## In words...

Quadratic programming problems are optimization problems that can be seen as an extension of linear programming where the objective function is quadratic.

## In maths...

### General form of a quadratic program

A quadratic program is an optimization problem of the form \begin{align*} \min_{\g x\in\R^d} \ & \frac{1}{2} \g x^T \g Q \g x + \g c^T \g x \\ \mbox{s.t. } & \g A\g x \leq \g b \\ & \g A_{eq} \g x = \g b_{eq} \\ &\g l \leq \g x\leq \g u \end{align*} If the matrix $\g Q$ is positive semi-definite, then this problem is convex.

### Solving a quadratic program: the Frank-Wolfe algorithm

We here describe one out of many algorithms for solving a quadratic program.

The Frank-Wolfe algorithm is an iterative first-order method, i.e., it uses only information about the first-order derivatives (the gradient).
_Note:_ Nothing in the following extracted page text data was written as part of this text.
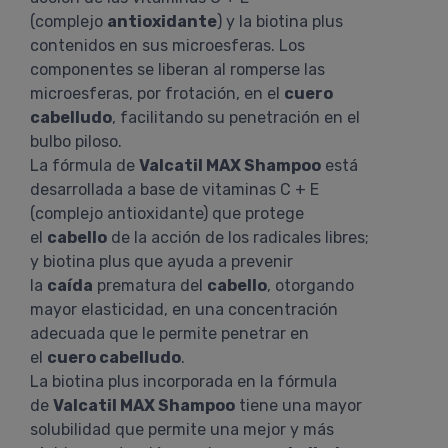
(complejo
antioxidante
) y la biotina plus
contenidos en sus microesferas. Los
componentes se liberan al romperse las
microesferas, por frotación, en el
cuero
cabelludo
, facilitando su penetración en el
bulbo piloso.
La fórmula de
Valcatil MAX Shampoo
está
desarrollada a base de vitaminas C + E
(complejo antioxidante) que protege
el
cabello
de la acción de los radicales libres;
y biotina plus que ayuda a prevenir
la
caída
prematura del
cabello
, otorgando
mayor elasticidad, en una concentración
adecuada que le permite penetrar en
el
cuero cabelludo
.
La biotina plus incorporada en la fórmula
de
Valcatil MAX Shampoo
tiene una mayor
solubilidad que permite una mejor y más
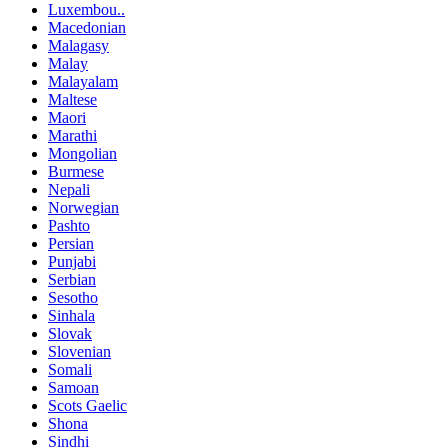
Luxembou..
Macedonian
Malagasy
Malay
Malayalam
Maltese
Maori
Marathi
Mongolian
Burmese
Nepali
Norwegian
Pashto
Persian
Punjabi
Serbian
Sesotho
Sinhala
Slovak
Slovenian
Somali
Samoan
Scots Gaelic
Shona
Sindhi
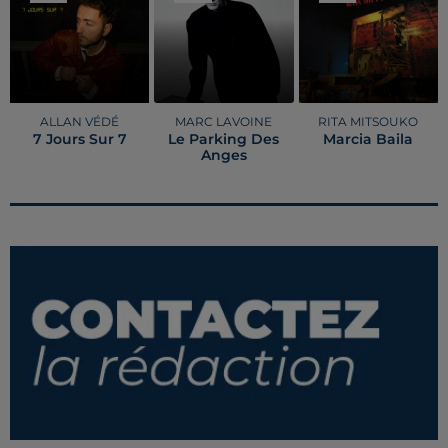
ALLAN VÉDÉ
MARC LAVOINE
RITA MITSOUKO
7 Jours Sur 7
Le Parking Des
Marcia Baila
Anges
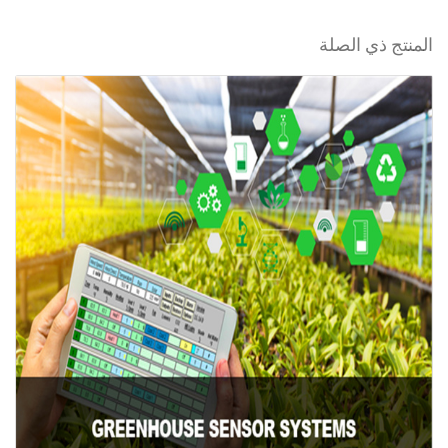
المنتج ذي الصلة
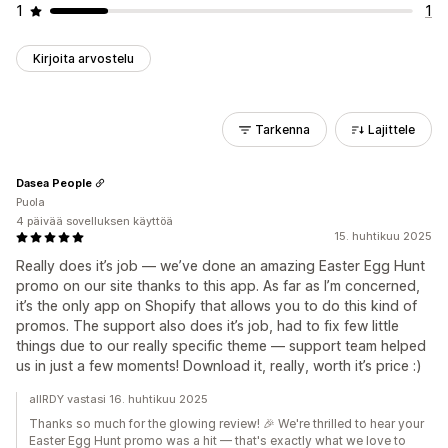
1
1
Kirjoita arvostelu
Tarkenna
Lajittele
Dasea People
Puola
4 päivää sovelluksen käyttöä
15. huhtikuu 2025
Really does it’s job — we’ve done an amazing Easter Egg Hunt
promo on our site thanks to this app. As far as I’m concerned,
it’s the only app on Shopify that allows you to do this kind of
promos. The support also does it’s job, had to fix few little
things due to our really specific theme — support team helped
us in just a few moments! Download it, really, worth it’s price :)
allRDY vastasi 16. huhtikuu 2025
Thanks so much for the glowing review! 🎉 We're thrilled to hear your
Easter Egg Hunt promo was a hit — that's exactly what we love to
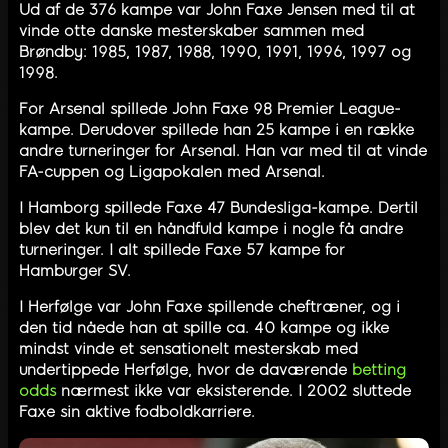
Ud af de 376 kampe var John Faxe Jensen med til at
vinde otte danske mesterskaber sammen med
Brøndby: 1985, 1987, 1988, 1990, 1991, 1996, 1997 og
1998.
For Arsenal spillede John Faxe 98 Premier League-
kampe. Derudover spillede han 25 kampe i en række
andre turneringer for Arsenal. Han var med til at vinde
FA-cuppen og Ligapokalen med Arsenal.
I Hamborg spillede Faxe 47 Bundesliga-kampe. Dertil
blev det kun til en håndfuld kampe i nogle få andre
turneringer. I alt spillede Faxe 57 kampe for
Hamburger SV.
I Herfølge var John Faxe spillende cheftræner, og i
den tid nåede han at spille ca. 40 kampe og ikke
mindst vinde et sensationelt mesterskab med
undertippede Herfølge, hvor de daværende
betting
odds
nærmest ikke var eksisterende. I 2002 sluttede
Faxe sin aktive fodboldkarriere.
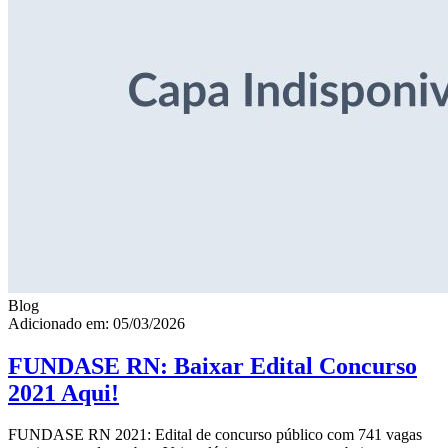
Blog
Adicionado em: 05/03/2026
FUNDASE RN: Baixar Edital Concurso
2021 Aqui!
FUNDASE RN 2021: Edital de concurso público com 741 vagas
It heavily relies on linear programming to find a suitable direction of descent at each iteration.

The basic idea of the Frank-Wolfe algorithm is to minimize, at the $k$th iteration, a linear approximation of the objective function given by its first-order Taylor expansion computed at $\g x^k$: $$J(\g x) = \frac{1}{2} \g x^T \g Q \g x + \g c^T \g x \approx J(\g x^k) + \nabla J(\g x^k)^T \g x ,$$ with $$\nabla J(\g x^k) = \g Q \g x^k + \g c .$$

Step 1. Solve the linear program \begin{align*} \min_{\g y\in\R^d} \ & J(\g x^k) + \nabla J(\g x^k)^T (\g y - \g x_k) \\ \mbox{s.t. } & \g A\g y \leq \g b \\ & \g A_{eq} \g y = \g b_{eq} \\ &\g l \leq \g y\leq \g u \end{align*} which, after removing the constant terms is equivalent to \begin{align*} \g y^* = \arg\min_{\g y\in\R^d} \ & \nabla J(\g x^k)^T \g y \\ \mbox{s.t. } & \g A\g y \leq \g b \\ & \g A_{eq} \g y = \g b_{eq} \\ &\g l \leq \g y\leq \g u \end{align*} Since we used the original constraints that define a convex set $\mathcal{C}$, we have $\g x^k\in\mathcal{C}$ and $\g y\in\mathcal{C}$. By the convexity of $\mathcal{C}$, their convex combination also belongs to $\mathcal{C}$: with $\gamma \in[0,1]$, $$(1-\gamma)\g x^k + \gamma \g y = \g x^k + \gamma (\g y - \g x^k) \in \mathcal{C} ;$$ which implies that $(\g y - \g x^k)$ is a feasible direction.

Step 2. Compute the optimal step length $\gamma^*$ as $$\gamma^* = \arg\min_{\gamma \in[0,1]} \ J\left(\g x^k + \gamma (\g y - \g x^k)\right)$$ To do this, we compute the derivative of the objective function with respect to $\gamma$: $$\drond{ J\left(\g x^k + \gamma (\g y - \g x^k)\right)}{\gamma} = (\g y - \g x^k)^T \nabla J\left(\g x^k + \gamma (\g y - \g x^k)\right) = (\g y - \g x^k)^T \left[ \g Q (\g x^k + \gamma (\g y - \g x^k)) + \g c\right]$$ which cancels at the optimum, therefore leading to $$\gamma^*(\g y - \g x^k)^T \g Q (\g y - \g x^k) = (\g y - \g x^k)^T \left[ \g Q \g x^k + \g c \right] = - (\g y - \g x^k)^T \nabla J(\g x^k)$$ and thus to $$\gamma^* = \frac{- (\g y - \g x^k)^T \nabla J(\g x^k)}{(\g y - \g x^k)^T \g Q (\g y - \g x^k)} .$$ Note that we left the constraint $\gamma\leq 1$ aside while computing the step length $\gamma^*$. Thus, we should make sure not to overshoot outside of the feasible set $\mathcal{C}$ by using the final step length $$\overline{\gamma} = \min \{1, \gamma^*\} .$$

Step 3. Take the step with $$\g x^{k+1} = \g x^k + \overline{\gamma} (\g y - \g x^k)$$ and repeat from Step 1 until convergence.